The theory of operation of this method is explained using Mueller matrices or spectrally-resolved Jones calculus. By inserting FOSPI into the detection path of a Spectral Domain Optical Coherence Tomography (SD-OCT) instrument, the entire set of Stokes parameters of backscattered light at a certain depth in the specimen is determined by the interferometer's reference. It can be obtained without any other polarization control component in the / sample / detection path and without prior information of the polarization state of the light incident on the sample. In this configuration, two factors determine spectral control. One is the optical path length difference Δ (v) between the reference surface and the sample surface, introduced by the common-path SDOCT, and the other is the phase delay φ 1 (v) generated by the retarder system at FOSPI. ) And φ2 (v)). Thus, the output from the provided single channel polarization sensitive (PS) SD-OCT in the time-delay region is the convolution of the output from FOSPI and the output from SD-OCT. The Stokes parameter at the output of the interferometer

S _i = S _{i , 1} + S _{i , 2} + S _{i , i}

의 각도에서 배향(oriente)된 빠른-축을 갖는 복굴절 샘플을 고려하자. 그러면, 샘플(S_{i ,2})과 간섭(S_{i ,i})으로부터의 광의 스토크스 파라미터는 기준으로부터의 광의 스토크스 파라미터의 항(S_{0 ,1}, S_{1 ,1}, S_{2 ,1}, S_{3 ,1})으로 계산된다.Where the first two terms are Stokes parameters of light from the reference path and the sample path, respectively, and the last term is the contribution of interference. Phase delay (δ)

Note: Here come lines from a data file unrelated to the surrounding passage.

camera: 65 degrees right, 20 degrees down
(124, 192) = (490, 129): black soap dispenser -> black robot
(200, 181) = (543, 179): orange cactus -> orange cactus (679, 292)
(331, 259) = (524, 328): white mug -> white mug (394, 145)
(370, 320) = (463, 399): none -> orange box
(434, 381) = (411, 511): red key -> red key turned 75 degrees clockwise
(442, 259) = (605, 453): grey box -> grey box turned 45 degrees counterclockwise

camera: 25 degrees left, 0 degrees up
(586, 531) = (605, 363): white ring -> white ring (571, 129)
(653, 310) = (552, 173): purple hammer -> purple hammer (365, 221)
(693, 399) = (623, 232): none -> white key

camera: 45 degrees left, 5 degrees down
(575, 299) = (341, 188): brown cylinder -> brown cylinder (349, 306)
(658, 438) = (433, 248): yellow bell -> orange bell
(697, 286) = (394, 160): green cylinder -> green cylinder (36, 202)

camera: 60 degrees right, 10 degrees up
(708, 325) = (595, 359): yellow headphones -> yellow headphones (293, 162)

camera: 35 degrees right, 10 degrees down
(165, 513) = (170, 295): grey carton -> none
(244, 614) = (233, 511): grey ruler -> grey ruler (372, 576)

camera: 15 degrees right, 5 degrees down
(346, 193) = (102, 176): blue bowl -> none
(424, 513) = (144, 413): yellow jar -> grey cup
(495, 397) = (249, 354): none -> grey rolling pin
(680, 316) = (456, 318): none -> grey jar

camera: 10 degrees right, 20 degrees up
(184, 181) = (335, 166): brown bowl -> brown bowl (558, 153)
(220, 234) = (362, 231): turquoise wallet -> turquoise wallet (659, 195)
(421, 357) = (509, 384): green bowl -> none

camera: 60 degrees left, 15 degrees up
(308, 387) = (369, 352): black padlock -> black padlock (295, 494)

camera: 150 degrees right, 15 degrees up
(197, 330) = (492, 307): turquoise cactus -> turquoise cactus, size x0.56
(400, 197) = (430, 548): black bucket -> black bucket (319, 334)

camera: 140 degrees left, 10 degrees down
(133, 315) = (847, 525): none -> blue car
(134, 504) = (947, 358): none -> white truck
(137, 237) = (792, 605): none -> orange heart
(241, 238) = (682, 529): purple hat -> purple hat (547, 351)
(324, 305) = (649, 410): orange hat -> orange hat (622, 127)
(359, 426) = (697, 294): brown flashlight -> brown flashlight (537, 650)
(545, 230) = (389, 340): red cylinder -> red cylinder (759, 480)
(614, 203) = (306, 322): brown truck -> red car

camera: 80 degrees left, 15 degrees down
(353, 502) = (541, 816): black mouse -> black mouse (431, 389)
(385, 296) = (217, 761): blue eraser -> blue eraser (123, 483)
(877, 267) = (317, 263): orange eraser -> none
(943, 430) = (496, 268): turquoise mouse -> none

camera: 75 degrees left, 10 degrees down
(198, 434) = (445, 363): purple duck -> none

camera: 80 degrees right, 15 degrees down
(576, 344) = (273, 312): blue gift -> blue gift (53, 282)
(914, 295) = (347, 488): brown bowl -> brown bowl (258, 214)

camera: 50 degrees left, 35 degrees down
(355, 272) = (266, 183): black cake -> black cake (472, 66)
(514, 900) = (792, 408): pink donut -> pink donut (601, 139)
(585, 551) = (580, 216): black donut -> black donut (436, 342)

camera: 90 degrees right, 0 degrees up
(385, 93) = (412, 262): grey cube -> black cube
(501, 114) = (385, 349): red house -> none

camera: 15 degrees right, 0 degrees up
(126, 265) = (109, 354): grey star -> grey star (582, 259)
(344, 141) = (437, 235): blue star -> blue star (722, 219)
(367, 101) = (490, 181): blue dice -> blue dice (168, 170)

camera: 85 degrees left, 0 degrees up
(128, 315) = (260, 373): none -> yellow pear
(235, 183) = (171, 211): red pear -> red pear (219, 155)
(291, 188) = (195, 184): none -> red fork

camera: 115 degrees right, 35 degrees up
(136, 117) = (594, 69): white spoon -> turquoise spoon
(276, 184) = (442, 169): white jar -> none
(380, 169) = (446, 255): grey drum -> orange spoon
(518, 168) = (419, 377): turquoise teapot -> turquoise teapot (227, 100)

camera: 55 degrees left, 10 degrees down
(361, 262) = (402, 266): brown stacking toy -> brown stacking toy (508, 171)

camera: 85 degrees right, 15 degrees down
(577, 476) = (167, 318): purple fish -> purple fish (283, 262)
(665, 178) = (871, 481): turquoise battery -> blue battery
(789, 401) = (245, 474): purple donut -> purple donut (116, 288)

Consider a birefringent sample with a fast-axis oriented at the angle of. Then, the Stokes parameters of the light from the sample _{Si , 2} and the interference _{Si , i} are the terms S _{0 , 1} , S _{1 , 1} , S _{2 , 1} , S of the Stokes parameters of the light from the reference. _3, is calculated by _1).

Where r _s is the reflection coefficient of the sample and Δ is the optical path length difference between the sample and the reference path. Here, the terms comprising the trigonometric function of Δ represent interference between light from the reference and sample paths.

Next, the measured intensities from SDOCT through FOSPI for the birefringent sample are as follows for the interfering signal.

The Fourier transform of equation (3) provides seven components in the positive optical path length difference region concentrated in Δ, Δ ± φ2, Δ ± (φ2-φ1), and Δ ± (φ2 + φ1), respectively. . The inverse Fourier transform of each component is as follows.

After S _{1 , i} / 8 is obtained by shifting the phase by -φ ₂ , the real part of S _{0 , i} / 4 and equation (5) is obtained by comparing the real part of equation (2) with equation (4). Get Similarly, S _{2 , i} / 8 and S _{3 , i} / 8 are respectively suitable phase shifts-(φ ₂ -φ ₁ ) and-(φ ₂ + φ ₁ ) for equations (6) and (7), respectively. It can then be obtained by subtracting equation (7) from equation (6) to take the real part and adding equation (6) and equation (7) to take the imaginary part. Furthermore, a simple arithmetic operation can obtain the phase retardation δ due to the birefringence of the sample without knowing the incident polarization state. The real part of equation (4), the imaginary part of equation (5), and the imaginary part of subtracting equation (7) from equation (6) are-△,-(Δ + φ ₂ ), and-(△ + φ, respectively). After the phase shift by ₂ -φ ₁ ), it is as follows.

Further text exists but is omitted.